On the resulting effective geometries, it has been possible to study the phenomena of quantum field theories on quantum spacetimes [20,21]. In these cases, the main effective correction coming from quantum geometry is the natural regularization that the discretization induces on quantum field theories. Let us comment that such discretization violates the covariance of the field theory at Planck scales. However, one has to take into account that in physically-relevant situations, the discretization can be chosen considerable smaller than the Planck length, so that the covariance is preserved for all practical purposes. However, it is important to realize that the covariance is broken since the system is not fully solved in the context of quantum gravity. In other words, we believe that the covariance is broken since one is working in the test field approximation. Nevertheless, one can analyze several physical phenomena, like the Casimir effect [20] or Hawking radiation [21], of quantum test fields on quantum geometries. One of the common characteristics is the fact that the discretization introduces a regularization that allows one to work with finite expectation values of the stress-energy tensor, although in some situations, some kind of renormalization is still necessary since these finite values are of Planck order. Fortunately, in the case of the Casimir force, a natural subtraction in the computation yields the correct result without requiring additional renormalization. Regarding the Hawking radiation [21], for those frequencies that are not of the order of the Planck length and macroscopic black holes, one recovers the usual leading order contribution with an additional correction that is more relevant for smaller black holes.

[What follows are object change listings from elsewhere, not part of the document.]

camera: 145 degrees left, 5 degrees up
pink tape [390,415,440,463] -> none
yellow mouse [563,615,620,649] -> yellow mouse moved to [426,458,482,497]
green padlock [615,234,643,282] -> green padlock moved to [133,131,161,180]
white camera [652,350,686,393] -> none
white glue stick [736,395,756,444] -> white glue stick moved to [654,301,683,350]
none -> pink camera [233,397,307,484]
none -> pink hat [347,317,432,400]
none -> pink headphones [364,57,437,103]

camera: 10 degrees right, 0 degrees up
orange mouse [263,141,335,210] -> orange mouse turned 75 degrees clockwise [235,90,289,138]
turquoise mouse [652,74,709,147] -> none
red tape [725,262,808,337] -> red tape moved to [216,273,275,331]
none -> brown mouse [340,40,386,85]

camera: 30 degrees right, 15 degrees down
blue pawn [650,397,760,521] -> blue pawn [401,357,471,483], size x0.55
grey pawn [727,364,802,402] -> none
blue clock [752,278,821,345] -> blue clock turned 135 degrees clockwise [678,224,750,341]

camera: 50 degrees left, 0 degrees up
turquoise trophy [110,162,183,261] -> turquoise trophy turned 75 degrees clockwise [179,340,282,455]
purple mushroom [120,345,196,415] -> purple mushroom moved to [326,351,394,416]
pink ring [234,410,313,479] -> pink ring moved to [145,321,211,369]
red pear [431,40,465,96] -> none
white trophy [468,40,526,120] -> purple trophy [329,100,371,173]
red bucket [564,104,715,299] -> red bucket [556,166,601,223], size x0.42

Finally, we comment on the most recent advances about spherically-symmetric spacetimes coupled to matter. In [30], it was possible to construct a quantum scalar constraint with an algebra free of anomalies. The quantization gives effective geometries that are time-dependent and where, again, smooth and regular spacetimes emerge in some sectors of the physical Hilbert space. Nevertheless, the quantization has not been fully completed in the polymer representation, and further research is required in order to fully understand the quantum dynamics of this midi-superspace model. Since one can expect that a standard representation for those observables will approximate very well some of the true quantum states in the full polymer representation, it is possible to combine both of them, completing the quantization. The physical states are such that the effective spacetimes approximate very well smooth geometries, but they present a fundamental discretization. In addition, the deep curvature regime is free of singularities where the corresponding portion of the effective spacetime, although it is regular, cannot be described by a smooth geometry. Further comparisons must be done with the model of [48,74] in order to contrast the deep quantum dynamics of both models and to see if they agree.

In summary, there have been promising advances in the study of midi-superspace models of gravity, but still much work has to be carried out in order to increase our understanding about the physical and technical aspects behind them, as well as their consequences and relation to the full theory.